Just keep going to the matches, and talking to people you meet.
They all have a little story on what helped them.
 
Practice Drills

Put up a white paper plate(s) at an appropriate range in your
garage/basement/living room, and practice your draw with
an empty gun. If it's a 1911, dry firing it won't hurt it. If it
bothers you, cut a piece of leather or plastic to fit the space
on top of the firing pin stop.

After you get smooth and fast with sight alignment, put a
2-inch red target dot in the center of the plate for a smaller
target to aim for.
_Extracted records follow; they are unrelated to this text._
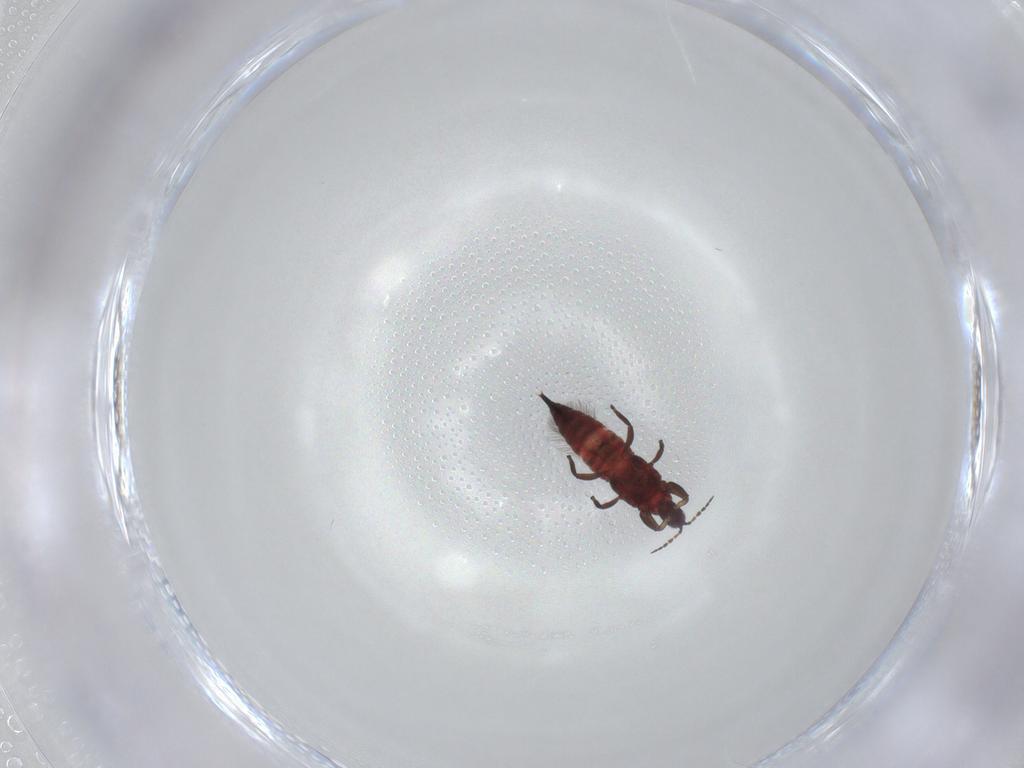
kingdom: Animalia
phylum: Arthropoda
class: Insecta
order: Thysanoptera
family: Phlaeothripidae
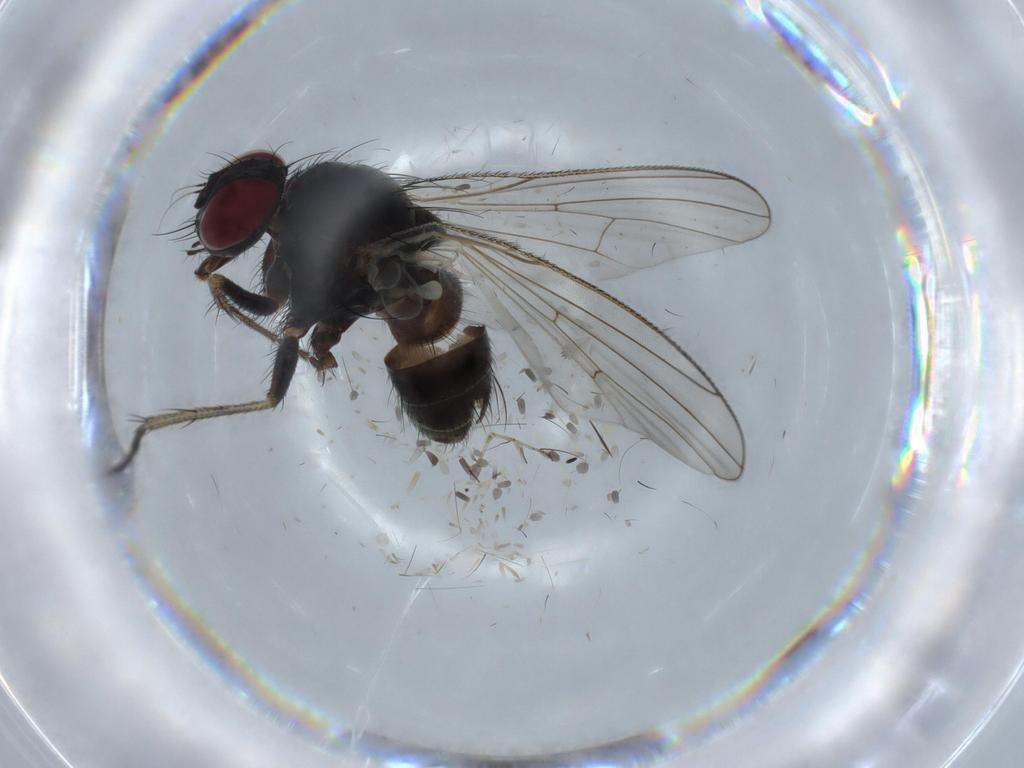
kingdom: Animalia
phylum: Arthropoda
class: Insecta
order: Diptera
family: Muscidae
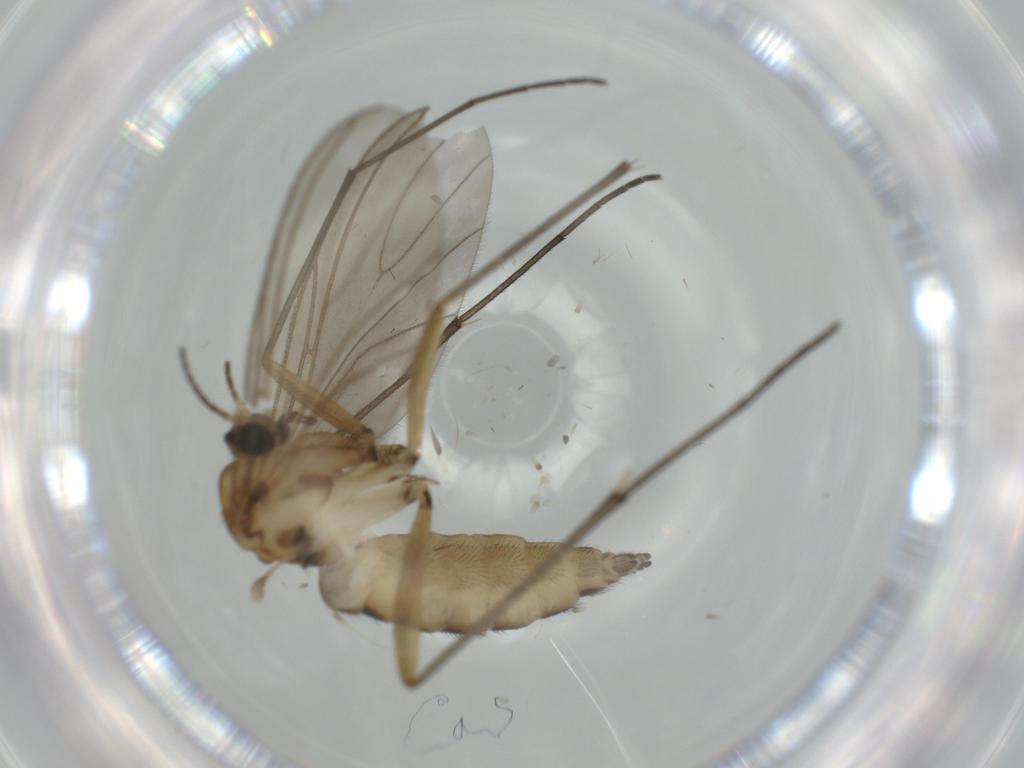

Practice in slow motion until you get smooth
and sure with the draw.

When you stop practicing, take the plates down so you won't
have a brainfart and do a practice run at your fridge with a loaded
gun....This happens more than you would think. A friend of
mine killed his microwave this way.

Tip:

Don't let the neighbors see you doing this. It tends to make'em
act strange when you stop to have a chat across the back yard fence.

Cheers!
Tuner
 
When I'm home, I try to dry fire my guns...usually do the dime on the front sight & fire as often as I can w/o dropping dime while aiming at door knob or TV or whatever. Also practice drawing & reholstering.
 
A good paper range practice for steel plates is to use an NRA 50ft pistol target, the one with four small bullseyes printed on the sheet. At about a 7-10yd range practice extending the gun from a muzzle downrange low ready out to sight alignment and getting the first shot off quickly. Repeat that a bunch until you can get good hits in a hurry. Then do transitions where you fire at one bullseye then move to the other. A pace of one shot per second ought not to get you into much range trouble and will probably speed you up for now. For further fun, never load more than two or three rounds while at the range, practice reloads!

Dryfire at home to kill the flinch, secret ally of steel plates everywhere.